The film was followed by a discussion between Downs and the audience. The group explored the reasons why prejudice, stereotypes, and bias exist as well as how to address them. The discussion indicated that, although we all experience this at some point, we tend to get defensive when topics such as power and privilege are brought up in conversation. Moreover, when someone is different, people are uncomfortable with them and, unfortunately, this is a learned behavior.
The best thing to do to address this topic is to talk about it, but not in a hurtful and blaming way. “Saying to someone that what he said was hurtful to us is better than saying ‘watch your language.’ Things will not get better if we do not talk about them,” Downs said.
“The role [of the Diversity Council] is helping promote dialogue, enhancing understanding, and fostering respect as well as giving voice to the UALR community about diversity-related issues,” said Diversity Council Co-Chairman John Miller. The council is also composed of faculty and staff from different backgrounds and experiences.
Each “Brown Bag Lunch and Learn” consists of a presentation followed by a discussion between the audience and featured speaker. Diversity issues include ethnicity and race, but also disability, gender, and age.
Everyone faces stereotypes, and the UALR community is no exception. The DC conducted a study last spring about perceptions of diversity and diversity-related experiences at UALR. The survey showed that, although faculty, staff and students express a high level of comfort interacting with disabled, gay and different-raced people, 15 percent of students expressed unfair treatment based on their difference—mainly race.
Moreover, 25 percent of the faculty and staff have experienced unfair treatment based upon gender or race. The survey also mentions that one out of five students does not know where to go to report these issues. Should they go to the Dean of Students? Tell a professor? Or a counselor?
Downs said that she and Miller hope “Lunch and Learn” will help to “inform people about stereotypes, the power of language, as well as our [the UALR community] role in addressing the issue.” Downs also wants students to know “we don’t need to be part of the minority to be concerned and involved with diversity-related issues.”
“I am concerned with LGBT rights, even though I am not part of this community,” she said. “Changing things requires the involvement of everyone.”
The Diversity Council was founded nearly two years ago and has accomplished a lot already, according to Downs.

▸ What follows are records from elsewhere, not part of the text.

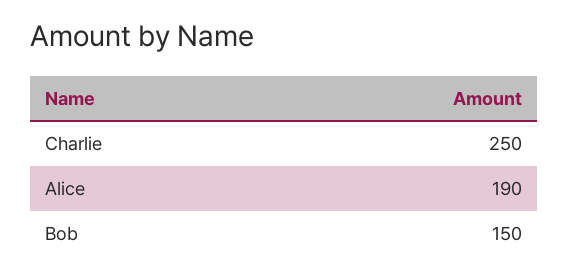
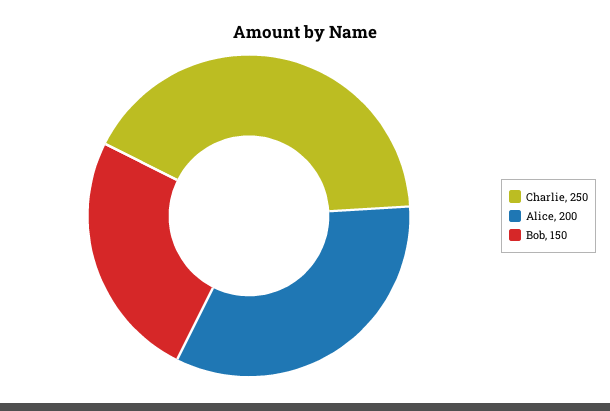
  {
    "Charlie": 250,
-   "Alice": 190,
+   "Alice": 200,
    "Bob": 150
  }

“It is great,” Miller said. “But I’m a dreamer. I want great things to happen at UALR, especially when it involves diversity-related issues.”
The “Brown Bag and Lunch” event occurs every first Thursday of each month in the Donaghey Student Center, room G. Everyone is welcomed to attend and participate in the discussion, as it help the Diversity Council to improve the issues discussed. Students, faculty, and staff are also welcomed and encouraged to make a proposal through the UALR website www.ualr.edu/chancellor/diversity/proposal-form. The different ideas are then discussed among the Diversity Council members and one is chosen.
The UALR community is encouraged to do so because the Diversity Council wants to discuss issues students, faculty, and staff are interested and concerned about.